Nothing but the lines below from the one that contains "exposure_s: 1/50" through the one that contains "hfov_deg: 10.2" should be retyped, exactly and including both ends. Do not include pictures.

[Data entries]
------------------------------------------------
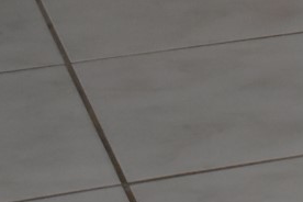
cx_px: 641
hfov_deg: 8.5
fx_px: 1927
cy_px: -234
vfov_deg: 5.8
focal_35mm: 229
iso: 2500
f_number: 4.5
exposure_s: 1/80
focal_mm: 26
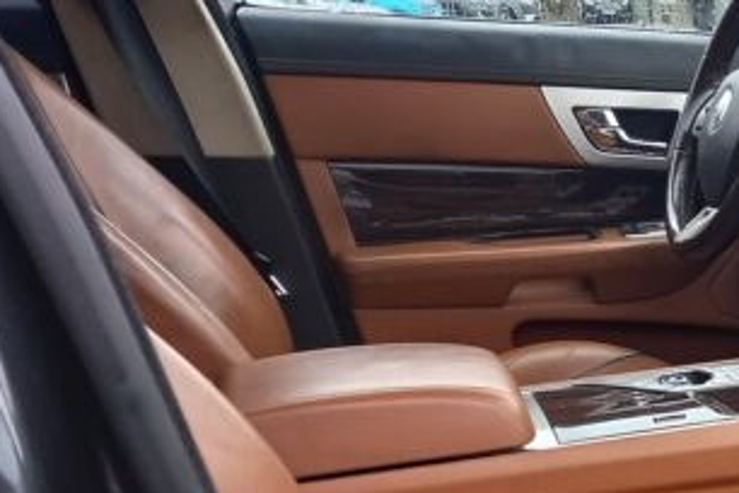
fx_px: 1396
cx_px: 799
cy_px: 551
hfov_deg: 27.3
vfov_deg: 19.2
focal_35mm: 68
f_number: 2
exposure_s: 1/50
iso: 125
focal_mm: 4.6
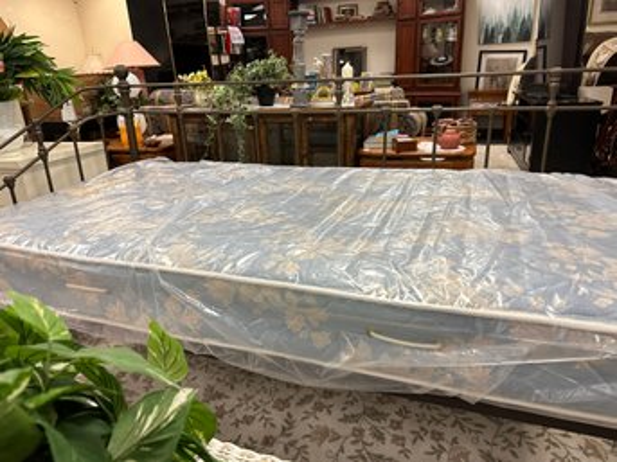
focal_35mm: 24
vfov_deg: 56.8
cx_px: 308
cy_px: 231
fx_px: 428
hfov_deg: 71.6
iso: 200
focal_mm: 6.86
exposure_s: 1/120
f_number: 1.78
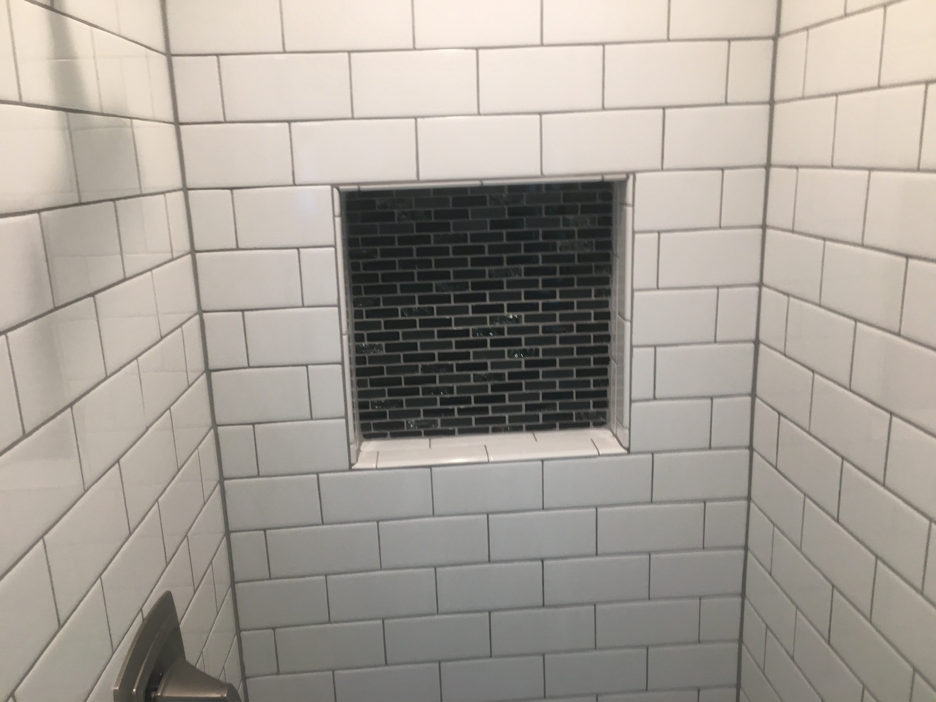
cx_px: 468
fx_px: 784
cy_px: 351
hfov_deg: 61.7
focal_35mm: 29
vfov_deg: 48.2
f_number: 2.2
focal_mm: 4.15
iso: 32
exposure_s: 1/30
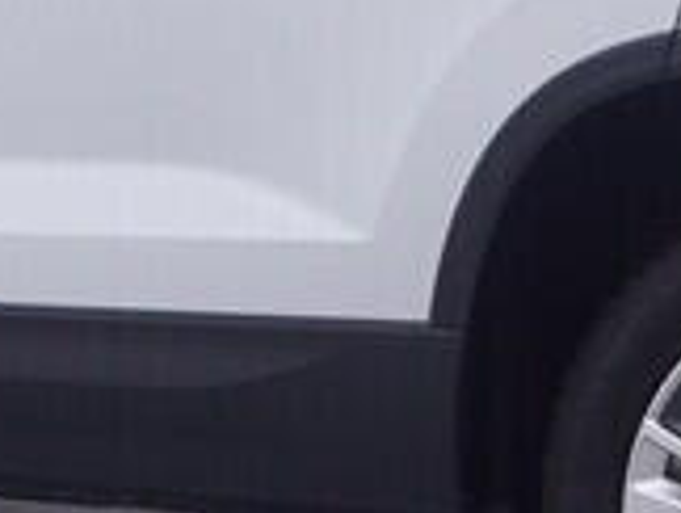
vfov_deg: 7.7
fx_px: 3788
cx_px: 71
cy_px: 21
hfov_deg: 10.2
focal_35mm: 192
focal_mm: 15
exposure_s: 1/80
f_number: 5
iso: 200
------------------------------------------------
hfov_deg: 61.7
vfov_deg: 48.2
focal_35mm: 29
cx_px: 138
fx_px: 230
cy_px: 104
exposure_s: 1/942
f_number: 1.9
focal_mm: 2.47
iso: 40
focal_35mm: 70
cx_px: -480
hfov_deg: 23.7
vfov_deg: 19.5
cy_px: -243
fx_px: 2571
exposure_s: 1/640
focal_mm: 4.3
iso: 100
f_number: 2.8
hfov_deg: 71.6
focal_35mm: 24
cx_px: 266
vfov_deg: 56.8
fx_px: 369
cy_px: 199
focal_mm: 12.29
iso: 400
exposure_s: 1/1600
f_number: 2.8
------------------------------------------------
▶ **The answer**
exposure_s: 1/50
iso: 125
focal_mm: 4.6
focal_35mm: 24
vfov_deg: 56.8
cx_px: 308
cy_px: 231
fx_px: 428
hfov_deg: 71.6
iso: 200
focal_mm: 6.86
exposure_s: 1/120
f_number: 1.78
cx_px: 468
fx_px: 784
cy_px: 351
hfov_deg: 61.7
focal_35mm: 29
vfov_deg: 48.2
f_number: 2.2
focal_mm: 4.15
iso: 32
exposure_s: 1/30
vfov_deg: 7.7
fx_px: 3788
cx_px: 71
cy_px: 21
hfov_deg: 10.2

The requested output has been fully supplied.